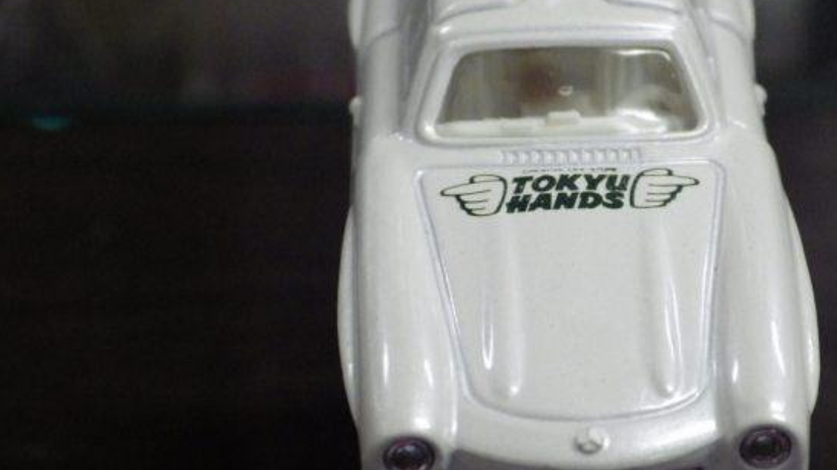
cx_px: 486
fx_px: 3373
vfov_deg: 8.0
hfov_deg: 14.1
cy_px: 227
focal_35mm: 152
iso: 800
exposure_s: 1/50
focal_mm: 21.3
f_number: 4.8
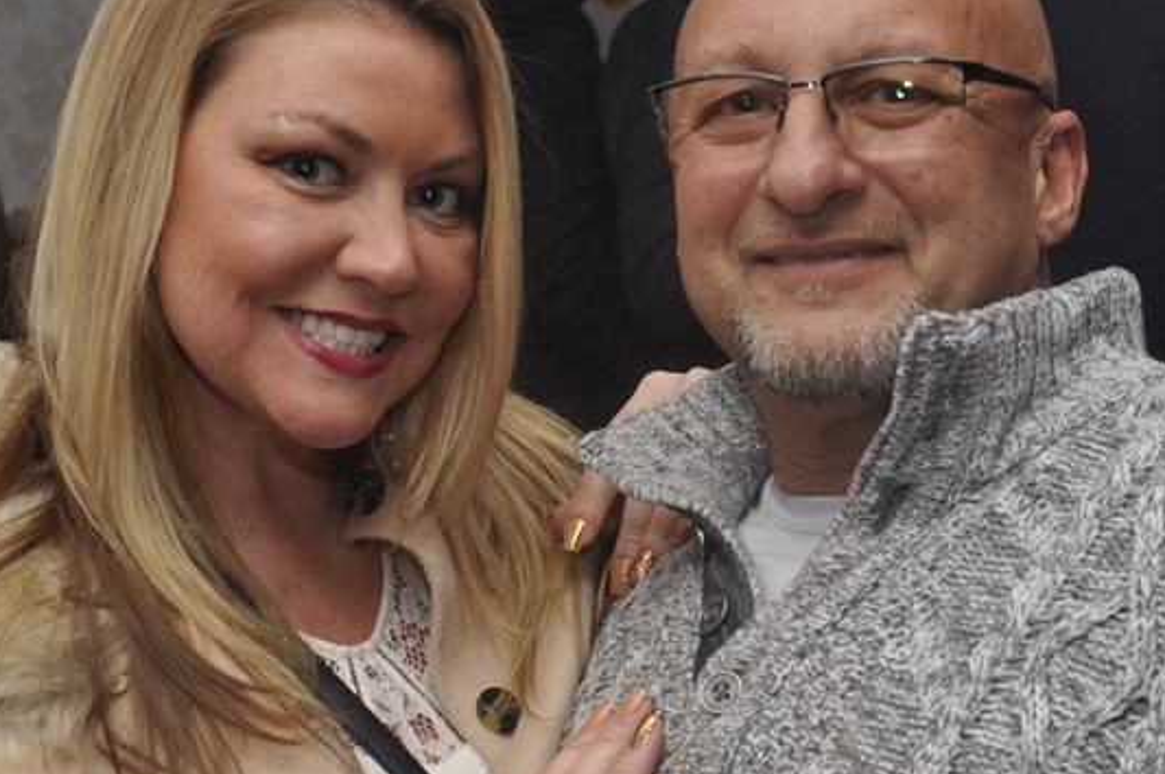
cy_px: 474
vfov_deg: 12.8
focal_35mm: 107
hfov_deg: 19.1
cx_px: 520
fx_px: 3458
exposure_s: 1/60
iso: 400
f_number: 5
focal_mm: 38
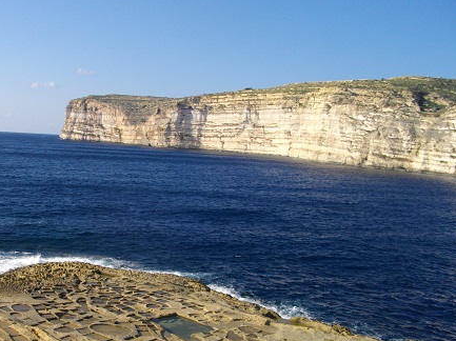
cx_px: 144
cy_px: 217
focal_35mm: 43
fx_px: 566
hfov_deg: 43.1
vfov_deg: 33.4
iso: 100
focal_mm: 5.7
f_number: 8.8
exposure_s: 1/200
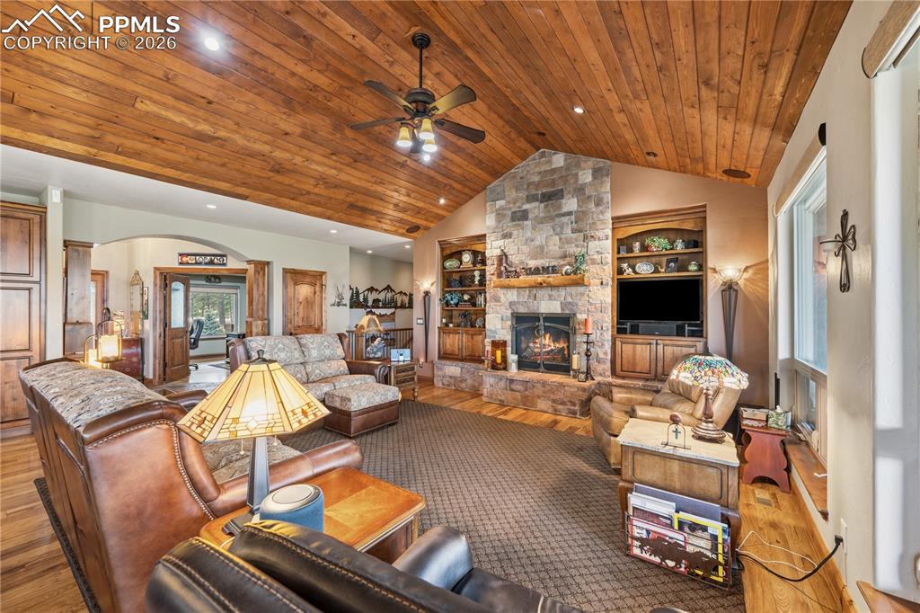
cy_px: 306
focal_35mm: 14
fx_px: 358
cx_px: 460
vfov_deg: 81.2
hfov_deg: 104.3
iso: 400
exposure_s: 1/1.25
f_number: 8
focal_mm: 14
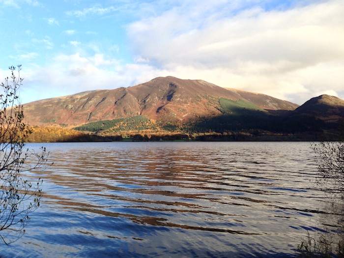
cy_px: 129
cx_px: 172
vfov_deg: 42.9
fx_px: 328
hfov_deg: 55.4
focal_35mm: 33
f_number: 2.4
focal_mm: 4.13
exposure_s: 1/507
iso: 50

(TASK TO CARRY OUT):
From the line that contains "focal_mm: 21.3" to the final line of the entries, reproduce every line exactly, both ends included. Leave out all pictures.

(EXPECTED ANSWER):
focal_mm: 21.3
f_number: 4.8
cy_px: 474
vfov_deg: 12.8
focal_35mm: 107
hfov_deg: 19.1
cx_px: 520
fx_px: 3458
exposure_s: 1/60
iso: 400
f_number: 5
focal_mm: 38
cx_px: 144
cy_px: 217
focal_35mm: 43
fx_px: 566
hfov_deg: 43.1
vfov_deg: 33.4
iso: 100
focal_mm: 5.7
f_number: 8.8
exposure_s: 1/200
cy_px: 306
focal_35mm: 14
fx_px: 358
cx_px: 460
vfov_deg: 81.2
hfov_deg: 104.3
iso: 400
exposure_s: 1/1.25
f_number: 8
focal_mm: 14
cy_px: 129
cx_px: 172
vfov_deg: 42.9
fx_px: 328
hfov_deg: 55.4
focal_35mm: 33
f_number: 2.4
focal_mm: 4.13
exposure_s: 1/507
iso: 50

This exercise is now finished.